Afin de ménager cette part de la société, dite civile, qui le légitime, l’État a recours aux paramilitaires, force occulte qui trouve dans cette connivence avec l’État le moyen de satisfaire impunément ses intérêts particuliers. En général, ces groupes paramilitaires sont ancrés dans la région où ils sévissent, ils y représentent les intérêts d’une frange de la population. Les paramilitaires qui tentent de terroriser la population nahua d’Ostula dans le Michoacán sont issus de l’alliance objective entre les pseudo petits propriétaires métis accapareurs des terres communales de Xayakalan, les cartels de la drogue et l’État. L’exercice de l’autonomie à Ostula vient faire obstacle à d’ambitieux projets touristiques sur la côte pacifique du Michoacán. Dans la Mixteca Alta, où se trouve la Commune de Copala, les paramilitaires représentent la rencontre entre la survivance de l’esprit colonial [4] selon lequel les Indiens sont corvéables à merci, les ambitions politiques des dirigeants de certaines organisations indigènes et des intérêts plus occultes, les paramilitaires attaquent où il y a des routes potentielles pour les narcos, les trafiquants de drogue, et les polleros, les trafiquants de travailleurs clandestins. Au Chiapas, le puissant groupe paramilitaire de l’OPDDIC [5] s’appuie essentiellement sur la soif de terre des paysans indigènes pour harceler les communautés zapatistes, derrière ce harcèlement, nous trouvons des projets touristiques et un plan d’envergure internationale présenté sous le nom de « Projet d’intégration et de développement de Mésoamérique ».

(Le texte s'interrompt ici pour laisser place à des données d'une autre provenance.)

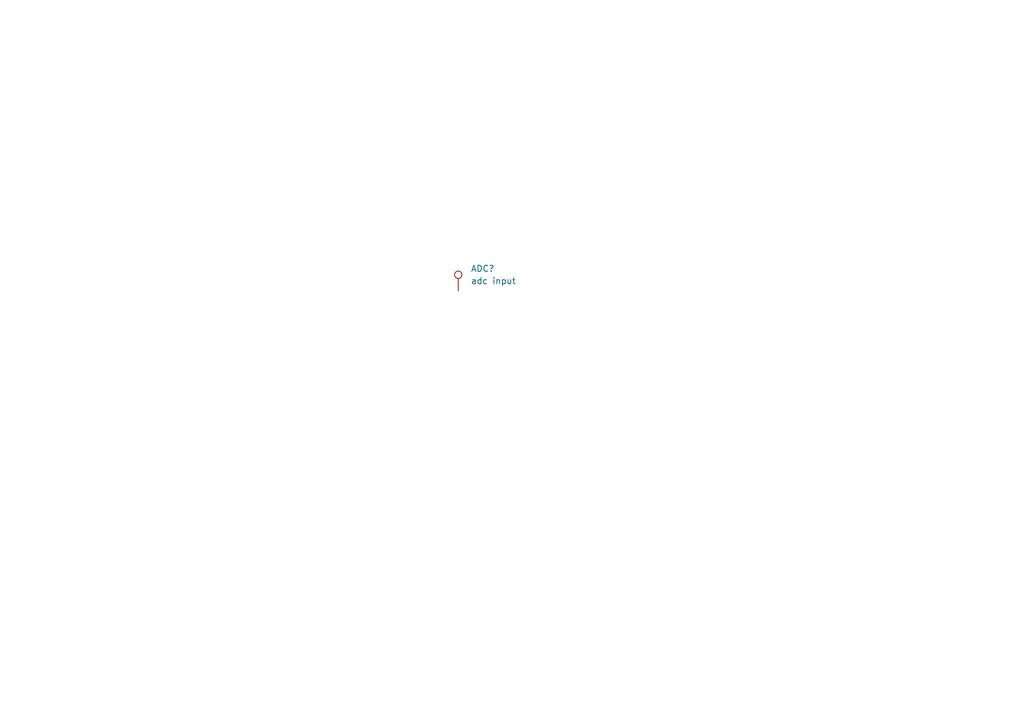
<source format=kicad_sch>
(kicad_sch (version 20211123) (generator eeschema)

  (uuid 9eaf0d33-23ce-41dd-89f1-1a5e100b6cad)

  (paper "A5")

  


  (symbol (lib_id "Connector:TestPoint") (at 93.98 59.69 0) (unit 1)
    (in_bom yes) (on_board yes) (fields_autoplaced)
    (uuid 27c6bcc3-93b8-425e-bc53-45f2d95125c4)
    (property "Reference" "ADC?" (id 0) (at 96.52 55.1179 0)
      (effects (font (size 1.27 1.27)) (justify left))
    )
    (property "Value" "adc input" (id 1) (at 96.52 57.6579 0)
      (effects (font (size 1.27 1.27)) (justify left))
    )
    (property "Footprint" "TestPoint:TestPoint_Loop_D2.54mm_Drill1.5mm_Beaded" (id 2) (at 99.06 59.69 0)
      (effects (font (size 1.27 1.27)) hide)
    )
    (property "Datasheet" "~" (id 3) (at 99.06 59.69 0)
      (effects (font (size 1.27 1.27)) hide)
    )
    (pin "1" (uuid a85e793e-bf66-42ec-9c32-50fb34b633a5))
  )
)

</source>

Les groupes paramilitaires sont bien implantés dans une région et ils surgissent à partir du moment où il y a convergence d’intérêts entre l’État et le particulier, cet enracinement dans une région permet à l’État de mener une guerre d’usure par personnes interposées, peu visible sur le plan national, contre les peuples indiens. Cependant la surprenante résistance des zapatistes au Chiapas, à Oaxaca, dans le Guerrero, dans le Michoacán, à Atenco, retrouvant, renforçant, construisant leur autonomie sociale face aux forces contraires de désagrégation et d’asservissement liguées contre eux a de quoi attiser notre curiosité, aiguillonner notre réflexion et réveiller notre solidarité et notre engagement.